A New Sound

Earlier this week I was watching a documentary on music legend Les Paul, and he described a pivotal period in his life. He was a very successful guitar player in Chicago, and one morning his mother mentioned that she heard him play a live performance on the radio the previous evening. He said that was impossible because he had played a live show somewhere else that had not been broadcast.

What had happened is in part that others were copying him, and also that he was playing a musical style OF the moment. What he realized was that he needed to be ahead of everyone else, create something unique and powerful that would carve out his own niche. Because without that, he his future would have strict limits. What follows are three ways he reshaped his music within the time frame of three years:

  • Finding “A New Sound”
    So he left Chicago – a thriving city of jazz, country and popular music at the time. He went back home, and he spent all of his time in his garage. He was widely known as one of the great guitar players of the time, and he locked himself in his old garage. He wanted to find what he called “a new sound.” This was 1946.

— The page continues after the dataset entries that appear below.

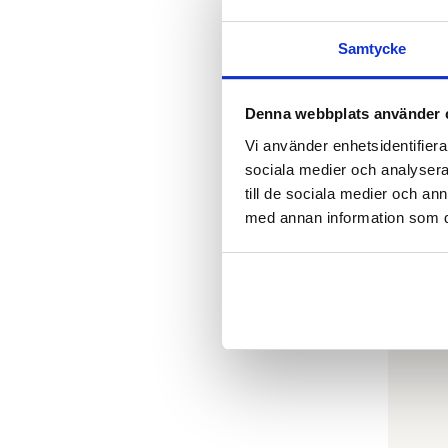
Samtycke
Denna webbplats använder 
Vi använder enhetsidentifierar
sociala medier och analysera 
TOVE JA
Tove J
till de sociala medier och a
tio skö
med annan information som du 
€
179.
LÄGG I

    When Les reemerged, he had done just that. He had recorded complicated guitar parts, then sped them up in the recording process, added echo, and a few other tricks in the process. It was unlike any music heard before. This sent him off on a successful solo recording career that moved him beyond his previous role of backing up other singers and musicians.

  • Finding a Partner
    Amidst the success of his solo records, he realized that instrumental work would eventually run dry. He decided that to sustain his level of success, he would need to work with a singer. So he sought to find a partner, and found just that in Mary Ford. I’ll save you the details, but throughout the 1950’s, they sold more than 20 million records.
  • Breaking Barriers
    In 1948, a car accident badly injured his right arm, and doctors talked of amputation. They managed to save the arm, but it took a year and a half for him to recover use of his arm.

    But in this moment of time, he did something incredible: he pioneered the use of overdub recording in popular music. This allowed he and Mary to layer guitar riffs and voices on top of each other for a textured sound that was unlike anything that came before it, and it set he and Mary off on a meteoric rise of hit records.

He attributed the accident to the magnitude of the change in his life. He said it would be very hard for anyone to make such a large shift in their life if something didn’t bring them to a full stop first. What came after was a string of music inventions that affected the latter half of the 20th century in profound ways, including multitrack recording. Without Les, we wouldn’t have Sgt. Pepper.

As the media and publishing worlds sit here at the end of the car crash year of 2009, we need to ask ourselves: Is this the full stop that we needed in order to rethink priorities & processes, and find a path to creating something rich and new, something that will reshape the next 50 years of media? What is your ‘new sound’?